New law requires Cleveland landlords to have lead-safe homes

A new law requires Cleveland landlords to have lead-safe home.

New law requires Cleveland landlords to have lead-safe homes

CLEVELAND, Ohio (WOIO) - Statistics show nearly half of Ohio children with lead poisoning live in Cuyahoga County.

The dangerous and potentially deadly illness is completely preventable, and now that prevention is becoming law.

This week, Cleveland city leaders passed a law requiring landlords to test for lead in their rental homes, among other regulations.

“When a child tests positive for lead, there’s a potential they may have health problems. There’s a potential that they will have cognitive disorders and often times, it leads to other social determinants that we deal with as a society,” stated Cleveland Councilman Blaine Griffin.

Since 2015, Ohio Department of Health records show 4,500 children have been poisoned by lead. Those numbers, however, could be higher because many children aren’t tested for lead.

One reason for the high numbers could be old homes with lead-based paint. Many Clevelanders rent those homes.

A new lead poisoning prevention law is starting with landlords.

“We didn’t want to make this voluntary. We wanted to make this mandatory. We wanted to legislate this, codify this,” Griffin said.

Most of the new laws will go into effect starting in spring 2021 and include requiring landlords to pay for private inspections and have lead-safe certificates. If they don’t comply, the city can issue tickets, fines, and even charge a landlord with a misdemeanor.

“So landlords and everybody else will know that this is the culture of Cleveland. You’re going to make sure that you do this for our community,” said Griffin.

The city will also help landlords who don’t make a lot of money.

| Apply what you read |
(A) In the Cleveland lead law article, list each penalty the city can use against landlords who don't comply.
(B) Quote the Cleveland lead law article, starting with "Most of the" and going on through "with a misdemeanor.".
The lines after this come from a separate source, not from the Cleveland lead law article.

| Data to examine |
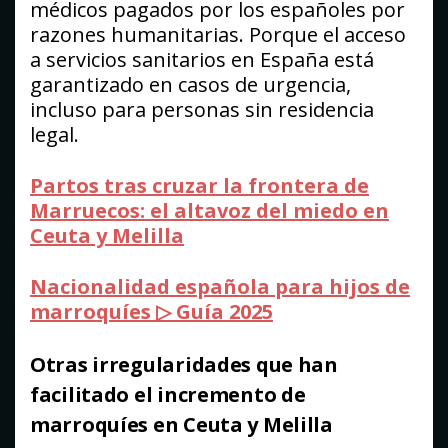
médicos pagados por los españoles por
razones humanitarias. Porque el acceso
a servicios sanitarios en España está
garantizado en casos de urgencia,
incluso para personas sin residencia
legal.
Partos tras cruzar la frontera de
Marruecos: el altavoz del miedo en
Ceuta y Melilla
Nacionalidad española para hijos de
marroquíes ▷ Guía 2025
Otras irregularidades que han
facilitado el incremento de
marroquíes en Ceuta y Melilla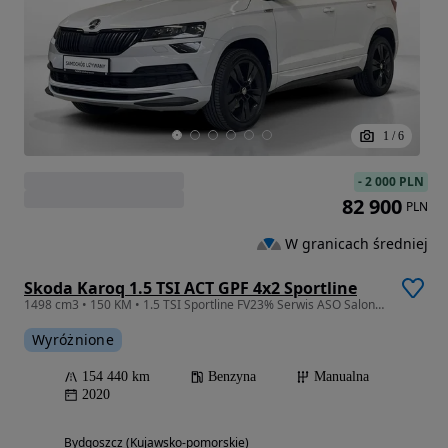
1
/
6
-
2 000 PLN
82 900
PLN
W granicach średniej
Skoda Karoq 1.5 TSI ACT GPF 4x2 Sportline
1498 cm3 • 150 KM • 1.5 TSI Sportline FV23% Serwis ASO Salon Polska
Wyróżnione
154 440 km
Benzyna
Manualna
2020
Bydgoszcz (Kujawsko-pomorskie)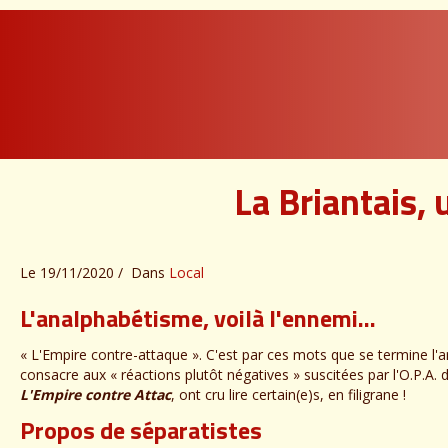
La Briantais, 
Le 19/11/2020
Dans
Local
L'analphabétisme, voilà l'ennemi…
« L'Empire contre-attaque ». C'est par ces mots que se termine l'ar
consacre aux « réactions plutôt négatives » suscitées par l'O.P.A
L'Empire contre Attac
, ont cru lire certain(e)s, en filigrane !
Propos de séparatistes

| Written answers |
(A)
- Tickets
- Fines
- A misdemeanor charge

(B)
Most of the new laws will go into effect starting in spring 2021 and include requiring landlords to pay for private inspections and have lead-safe certificates. If they don’t comply, the city can issue tickets, fines, and even charge a landlord with a misdemeanor.